What to Eat and Drink

Hungarians pride themselves in their local tasty and traditional cuisines and perhaps their best known dish is goulash (gulyás). This is a hearty soup/stew made up of beef and vegetables, cooked up with lots of local paprika, and often also including potatoes or noodles. Recipes of this dish vary all over the country, but it is always prided for being authentic, so it's worth trying it out from a few different restaurants to get the full flavoursome experience. 

Hungarian Gulyásleves, Goulash soup

By Ralf Roletschek [GFDL 1.2 (http://www.gnu.org/licenses/old-licenses/fdl-1.2.html)], via Wikimedia Commons

You will come to find that paprika or 'red gold' is a very typical ingredient and condiment in Hungarian cuisine, but this doesn't always mean that you will be left with a fiery mouth! Typically, the spice does provide a hot and wholesome taste but this can be cooled by adding in another Hungarian essential - sour cream. Sweet paprika is also often added to local dishes to give a home-cooked flavour without the fire.

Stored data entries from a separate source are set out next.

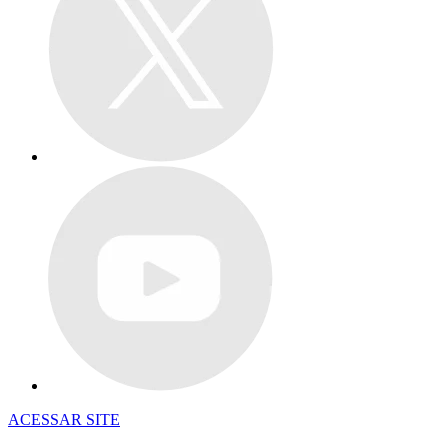
ACESSAR SITE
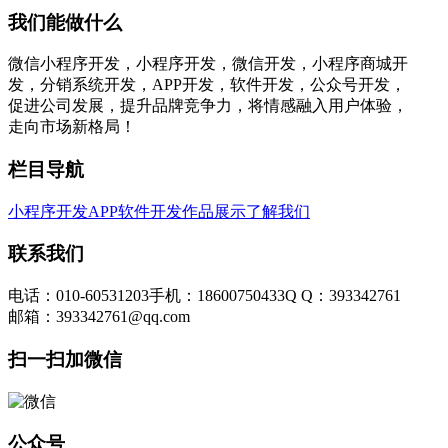
我们能做什么
微信小程序开发，小程序开发，微信开发，小程序商城开
发，分销系统开发，APP开发，软件开发，公众号开发，
促进公司发展，提升品牌竞争力，将情感融入用户体验，
走向市场新格局！
栏目导航
小程序开发
APP软件开发
作品展示
了解我们
联系我们
电话：010-60531203
手机：18600750433
Q Q：393342761
邮箱：393342761@qq.com
扫一扫加微信
公众号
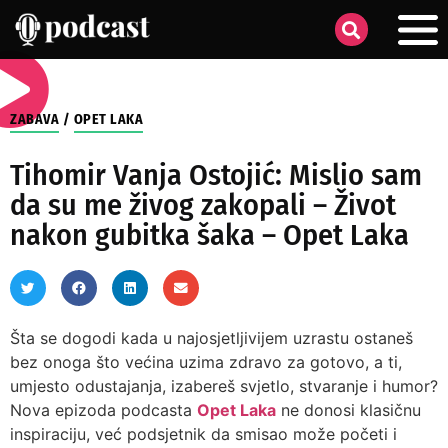
ZABAVA
/
OPET LAKA
Tihomir Vanja Ostojić: Mislio sam
da su me živog zakopali – Život
nakon gubitka šaka – Opet Laka
Šta se dogodi kada u najosjetljivijem uzrastu ostaneš
bez onoga što većina uzima zdravo za gotovo, a ti,
umjesto odustajanja, izabereš svjetlo, stvaranje i humor?
Nova epizoda podcasta
Opet Laka
ne donosi klasičnu
inspiraciju, već podsjetnik da smisao može početi i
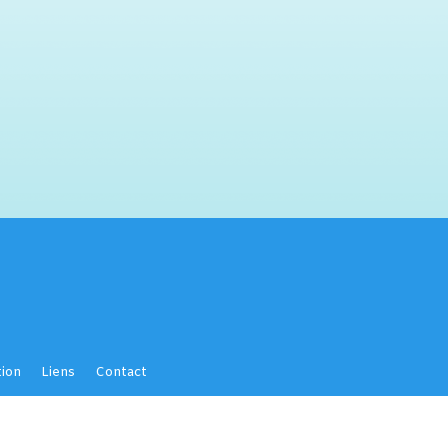
ion
Liens
Contact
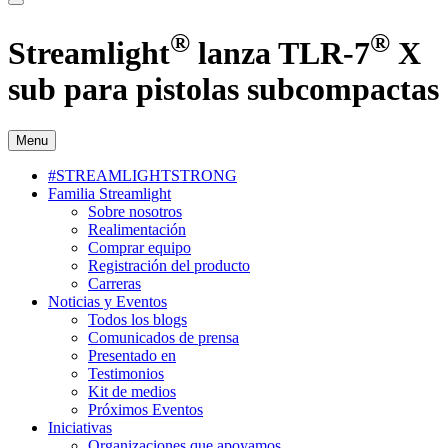
®
®
Streamlight
lanza TLR-7
X
sub para pistolas subcompactas
Menu
#STREAMLIGHTSTRONG
Familia Streamlight
Sobre nosotros
Realimentación
Comprar equipo
Registración del producto
Carreras
Noticias y Eventos
Todos los blogs
Comunicados de prensa
Presentado en
Testimonios
Kit de medios
Próximos Eventos
Iniciativas
Organizaciones que apoyamos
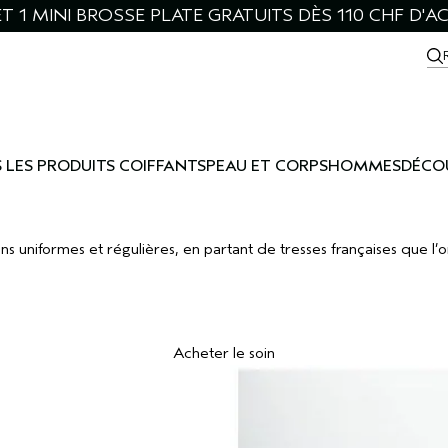
ET 1 MINI BROSSE PLATE GRATUITS DÈS 110 CHF D'A
 LES PRODUITS COIFFANTS
PEAU ET CORPS
HOMMES
DÉCO
niformes et régulières, en partant de tresses françaises que l’on 
Acheter le soin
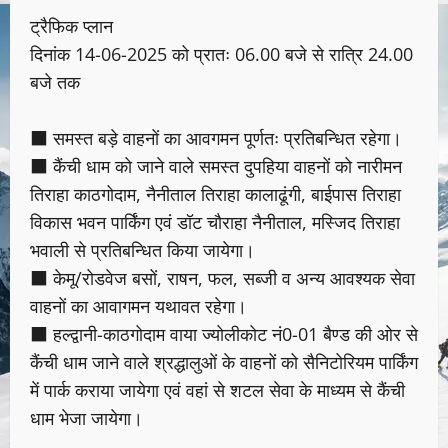
ट्रैफिक प्लान
दिनांक 14-06-2025 को प्रातः 06.00 बजे से रात्रि 24.00
बजे तक
■ समस्त बड़े वाहनों का आवगमन पूर्णतः प्रतिबन्धित रहेगा।
■ कैंची धाम को जाने वाले समस्त दुपहिया वाहनों को नारीमन
तिराहा काठगोदाम, नैनीताल तिराहा कालाढूंगी, बाईपास तिराहा
विकास भवन पार्किंग एवं डॉट चौराहा नैनीताल, मस्जिद तिराहा
भवाली से प्रतिबन्धित किया जायेगा।
■ केमू/रोडवेज बसों, राषन, फल, सब्जी व अन्य आवश्यक सेवा
वाहनों का आवागमन यथावत रहेगा।
■ हल्द्वानी-काठगोदाम वाया ज्योलीकोट नं0-01 बैण्ड की ओर से
कैंची धाम जाने वाले श्रद्धालुओं के वाहनों को सैनिटोरियम पार्किंग
में पार्क कराया जायेगा एवं वहां से शटल सेवा के माध्यम से कैंची
धाम भेजा जायेगा।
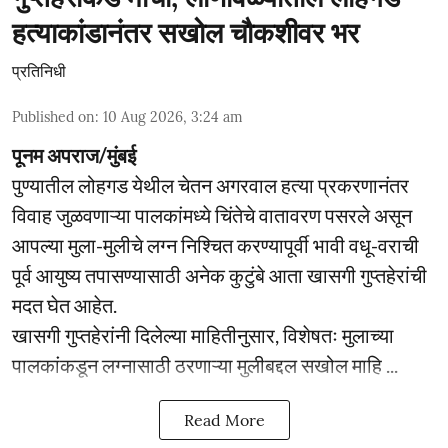
हत्याकांडानंतर सखोल चौकशीवर भर
प्रतिनिधी
Published on
:
10 Aug 2026, 3:24 am
पूनम अपराज/मुंबई
पुण्यातील लोहगड येथील चेतन अगरवाल हत्या प्रकरणानंतर
विवाह जुळवणाऱ्या पालकांमध्ये चिंतेचे वातावरण पसरले असून
आपल्या मुला-मुलीचे लग्न निश्चित करण्यापूर्वी भावी वधू-वराची
पूर्व आयुष्य तपासण्यासाठी अनेक कुटुंबे आता खासगी गुप्तहेरांची
मदत घेत आहेत.
खासगी गुप्तहेरांनी दिलेल्या माहितीनुसार, विशेषतः मुलाच्या
पालकांकडून लग्नासाठी ठरणाऱ्या मुलीबद्दल सखोल माहि ...
Read More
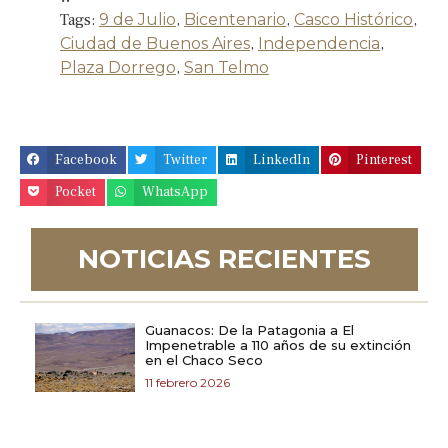
Tags:
9 de Julio
,
Bicentenario
,
Casco Histórico
,
Ciudad de Buenos Aires
,
Independencia
,
Plaza Dorrego
,
San Telmo
Facebook
Twitter
LinkedIn
Pinterest
Pocket
WhatsApp
NOTICIAS RECIENTES
Guanacos: De la Patagonia a El
Impenetrable a 110 años de su extinción
en el Chaco Seco
11 febrero 2026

There are plenty of places to mingle with the locals to enjoy a few drinks and soak up some of the Budapest atmosphere, including the traditional coffeehouses and borozós (wine pubs). Don't forget to try out some of the local spirit Palinka. Dating back to the 14th century, the palinka recipe is a concoction of fruit, distilled to a minimum of 37.5%. With flavours of plum, cherry, pear and apple, this is sure to get your tastebuds tingling!

Why Budapest?

Budapest offers such a wide variety of unique culture and history, entwined with a modern and cosmopolitan city vibe. There is so much to see and do, you'll soon find that you may be hard pushed to fit it all in to one trip.